### What this exercise asks
(1) Answer these from the IDV text, one line each:
(a) In Figure 1a, what surrounds the necrotic coagulum directly?
(b) What cells were infected with the tracheal homogenate?
(c) How long was the fragment used for the maximum-likelihood tree?
(2) In one to three sentences, explain why the IDV text built its maximum-likelihood tree on a 597 nucleotide fragment.

### Document segment

Examination of haematoxylin and eosin (H&E) stained lung sections from IDV positive cases revealed pathological changes associated with concurrent bacterial infection including bronchiocentric foci of coagulative necrosis (Figure 1a) and significant neutrophil infiltration of bronchi, bronchioles and alveolar spaces (Figure 1b).
Figure 1.
(a) H&E stained lung section from case 24280 showing eosinophilic coagulum of caseous necrosis (asterisk) containing bacterial clumps (arrowhead), rimmed by a band of neutrophils (arrow) and further bordered by macrophages, lymphocytes and fibrosis. (b) H&E stained lung section from case 24280 showing neutrophil migration into bronchioles (asterisks) and alveolar spaces (arrowhead). Scale bars 100 μm [Colour figure can be viewed at http://wileyonlinelibrary.com]
The sample with the lowest Ct value was selected for further molecular characterization. A 10% homogenate was prepared from tracheal tissue of sample 24280 and used to infect swine testicle cells. Virus was successfully isolated and its full genome amplified by RT‐PCR from RNA extracted from swine testicle passage 2 (primer sequences available upon request). Full viral genomic sequence was determined by Sanger dideoxy sequencing and submitted to GenBank (accession numbers MK101118‐ MK101124). Segment 4 of D/bovine/Northern Ireland/24280/2017 was aligned with all available IDV sequences using MUSCLE in MEGA6 (http://www.megasoftware.net) and a maximum‐likelihood tree constructed based on a 597 nucleotide fragment common to most deposited sequences (Figure 2). The strain clustered with European isolates of the D/swine/Oklahoma/1334/2011 lineage, especially Irish and Italian isolates from 2014 to 2016.

### Data extract
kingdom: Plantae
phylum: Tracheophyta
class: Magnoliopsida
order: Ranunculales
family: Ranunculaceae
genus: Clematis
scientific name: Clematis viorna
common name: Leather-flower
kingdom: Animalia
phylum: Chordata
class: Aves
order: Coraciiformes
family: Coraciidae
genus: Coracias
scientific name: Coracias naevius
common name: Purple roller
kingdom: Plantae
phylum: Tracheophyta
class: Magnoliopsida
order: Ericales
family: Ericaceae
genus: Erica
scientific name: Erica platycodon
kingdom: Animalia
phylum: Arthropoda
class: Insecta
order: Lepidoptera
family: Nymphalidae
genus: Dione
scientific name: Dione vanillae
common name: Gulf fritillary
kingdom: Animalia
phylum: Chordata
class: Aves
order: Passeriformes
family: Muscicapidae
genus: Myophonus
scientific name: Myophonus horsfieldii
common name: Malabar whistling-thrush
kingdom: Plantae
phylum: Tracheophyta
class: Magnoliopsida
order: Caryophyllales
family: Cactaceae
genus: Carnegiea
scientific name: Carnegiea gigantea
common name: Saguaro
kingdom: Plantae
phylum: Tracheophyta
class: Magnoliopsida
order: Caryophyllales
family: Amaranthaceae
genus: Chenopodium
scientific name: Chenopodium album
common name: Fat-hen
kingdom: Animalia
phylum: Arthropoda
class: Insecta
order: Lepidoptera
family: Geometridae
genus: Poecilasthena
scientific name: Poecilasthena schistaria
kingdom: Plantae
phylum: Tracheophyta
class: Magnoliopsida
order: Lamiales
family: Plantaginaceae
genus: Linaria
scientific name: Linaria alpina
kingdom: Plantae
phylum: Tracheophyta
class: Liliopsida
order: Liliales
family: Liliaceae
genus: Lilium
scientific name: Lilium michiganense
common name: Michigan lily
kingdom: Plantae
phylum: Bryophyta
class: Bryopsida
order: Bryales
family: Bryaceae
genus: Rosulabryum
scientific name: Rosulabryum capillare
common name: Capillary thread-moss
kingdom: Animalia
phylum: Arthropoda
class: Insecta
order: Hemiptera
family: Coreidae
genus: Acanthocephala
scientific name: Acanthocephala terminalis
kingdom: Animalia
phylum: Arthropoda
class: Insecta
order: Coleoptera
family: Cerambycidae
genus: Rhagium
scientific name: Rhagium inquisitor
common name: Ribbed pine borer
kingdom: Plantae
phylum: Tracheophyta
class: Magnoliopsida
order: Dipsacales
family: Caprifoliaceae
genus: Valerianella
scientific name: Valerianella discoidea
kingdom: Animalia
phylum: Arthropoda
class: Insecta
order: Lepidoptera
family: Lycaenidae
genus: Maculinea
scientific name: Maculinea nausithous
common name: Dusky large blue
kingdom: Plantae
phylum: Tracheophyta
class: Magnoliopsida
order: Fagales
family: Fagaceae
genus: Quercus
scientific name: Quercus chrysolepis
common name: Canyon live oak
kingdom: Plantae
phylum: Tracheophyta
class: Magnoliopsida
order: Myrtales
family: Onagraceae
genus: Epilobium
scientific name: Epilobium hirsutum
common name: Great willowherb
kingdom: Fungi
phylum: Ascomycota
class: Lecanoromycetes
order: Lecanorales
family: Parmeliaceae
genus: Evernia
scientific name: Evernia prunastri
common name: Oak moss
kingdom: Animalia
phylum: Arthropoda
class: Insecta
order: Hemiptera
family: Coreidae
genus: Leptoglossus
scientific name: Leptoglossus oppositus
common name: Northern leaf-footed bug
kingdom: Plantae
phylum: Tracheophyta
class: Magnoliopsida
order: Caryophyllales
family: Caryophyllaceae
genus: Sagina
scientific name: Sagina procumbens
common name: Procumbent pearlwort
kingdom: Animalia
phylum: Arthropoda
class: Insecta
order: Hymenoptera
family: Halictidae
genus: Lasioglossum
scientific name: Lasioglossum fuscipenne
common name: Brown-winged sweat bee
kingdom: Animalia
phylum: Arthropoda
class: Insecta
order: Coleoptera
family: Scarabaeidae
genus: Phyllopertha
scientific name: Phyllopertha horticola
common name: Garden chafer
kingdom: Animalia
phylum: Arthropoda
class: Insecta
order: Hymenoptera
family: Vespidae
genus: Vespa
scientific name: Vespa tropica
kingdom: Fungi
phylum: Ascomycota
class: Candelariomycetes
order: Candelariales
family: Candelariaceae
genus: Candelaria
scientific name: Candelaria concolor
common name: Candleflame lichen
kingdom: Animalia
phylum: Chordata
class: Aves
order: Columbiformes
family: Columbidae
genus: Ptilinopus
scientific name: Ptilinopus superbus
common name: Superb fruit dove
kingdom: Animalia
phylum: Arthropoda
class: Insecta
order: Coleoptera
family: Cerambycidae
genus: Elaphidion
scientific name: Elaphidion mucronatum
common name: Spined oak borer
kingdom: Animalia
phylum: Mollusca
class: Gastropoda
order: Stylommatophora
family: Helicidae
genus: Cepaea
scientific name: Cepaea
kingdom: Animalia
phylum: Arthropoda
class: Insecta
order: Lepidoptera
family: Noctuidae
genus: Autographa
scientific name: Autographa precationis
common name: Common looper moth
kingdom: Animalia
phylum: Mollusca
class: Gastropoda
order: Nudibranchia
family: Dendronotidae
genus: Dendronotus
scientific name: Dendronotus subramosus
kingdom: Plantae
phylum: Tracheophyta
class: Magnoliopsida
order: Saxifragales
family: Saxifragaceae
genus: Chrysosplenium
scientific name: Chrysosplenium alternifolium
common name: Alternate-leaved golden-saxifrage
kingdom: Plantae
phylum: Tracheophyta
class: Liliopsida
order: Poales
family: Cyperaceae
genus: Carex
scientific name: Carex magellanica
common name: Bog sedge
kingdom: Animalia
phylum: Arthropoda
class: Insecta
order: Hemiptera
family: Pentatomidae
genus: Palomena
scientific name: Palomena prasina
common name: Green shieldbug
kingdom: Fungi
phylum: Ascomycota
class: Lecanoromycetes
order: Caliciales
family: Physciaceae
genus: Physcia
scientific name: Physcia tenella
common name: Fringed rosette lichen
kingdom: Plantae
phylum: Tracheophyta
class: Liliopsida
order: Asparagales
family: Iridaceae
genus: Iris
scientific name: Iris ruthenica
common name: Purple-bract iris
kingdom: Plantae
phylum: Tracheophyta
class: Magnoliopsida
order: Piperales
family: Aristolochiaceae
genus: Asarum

### Solutions by task
(1)
(a) A band of neutrophils.
(b) Swine testicle cells.
(c) 597 nucleotides.

(2) That 597 nucleotide fragment is common to most deposited IDV sequences. Segment 4 of D/bovine/Northern Ireland/24280/2017 was aligned with all available IDV sequences, and the tree was based on this shared stretch.